Activity:
Count the lines in the data below that contain the string "ยนสอนข", treating uppercase and lowercase as distinct. Give only the number.

Transcribed page contents:
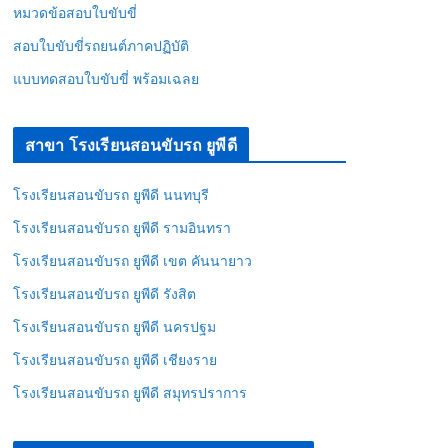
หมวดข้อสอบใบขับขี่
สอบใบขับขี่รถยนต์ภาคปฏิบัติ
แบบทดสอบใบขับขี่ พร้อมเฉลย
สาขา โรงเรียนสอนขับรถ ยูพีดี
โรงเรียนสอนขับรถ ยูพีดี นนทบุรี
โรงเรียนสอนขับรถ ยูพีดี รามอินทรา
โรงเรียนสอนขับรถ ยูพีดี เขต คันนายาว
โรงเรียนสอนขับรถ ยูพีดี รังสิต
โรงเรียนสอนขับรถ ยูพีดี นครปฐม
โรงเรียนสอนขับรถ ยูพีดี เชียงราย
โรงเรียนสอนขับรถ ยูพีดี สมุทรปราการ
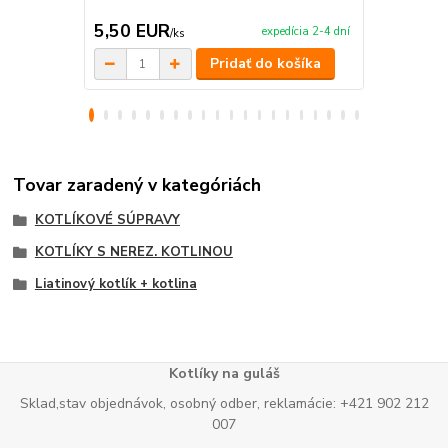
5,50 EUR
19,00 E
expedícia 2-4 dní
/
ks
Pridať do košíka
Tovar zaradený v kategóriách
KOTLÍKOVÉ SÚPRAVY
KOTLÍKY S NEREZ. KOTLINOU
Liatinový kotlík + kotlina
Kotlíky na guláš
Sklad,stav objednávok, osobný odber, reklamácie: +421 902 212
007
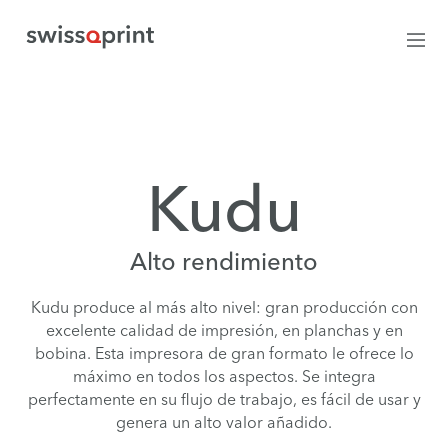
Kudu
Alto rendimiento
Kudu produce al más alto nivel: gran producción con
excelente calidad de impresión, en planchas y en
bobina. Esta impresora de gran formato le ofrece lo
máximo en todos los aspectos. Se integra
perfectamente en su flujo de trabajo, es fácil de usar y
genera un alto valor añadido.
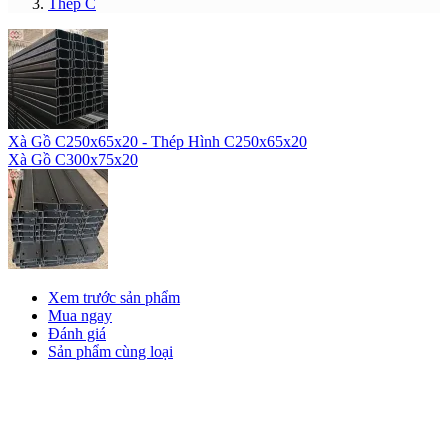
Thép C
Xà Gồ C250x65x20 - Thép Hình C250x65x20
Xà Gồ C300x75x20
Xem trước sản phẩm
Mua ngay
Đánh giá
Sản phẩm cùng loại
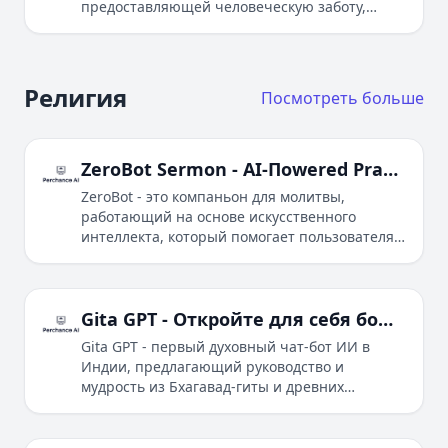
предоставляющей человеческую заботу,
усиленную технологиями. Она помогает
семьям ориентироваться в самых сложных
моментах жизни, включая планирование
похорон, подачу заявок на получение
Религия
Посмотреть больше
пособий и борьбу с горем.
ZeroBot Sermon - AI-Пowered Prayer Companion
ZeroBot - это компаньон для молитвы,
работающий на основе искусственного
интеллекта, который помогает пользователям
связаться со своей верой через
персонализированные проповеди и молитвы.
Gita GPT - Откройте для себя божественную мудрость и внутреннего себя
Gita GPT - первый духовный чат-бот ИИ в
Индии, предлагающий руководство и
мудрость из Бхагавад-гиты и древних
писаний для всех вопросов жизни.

Completed exercise:
8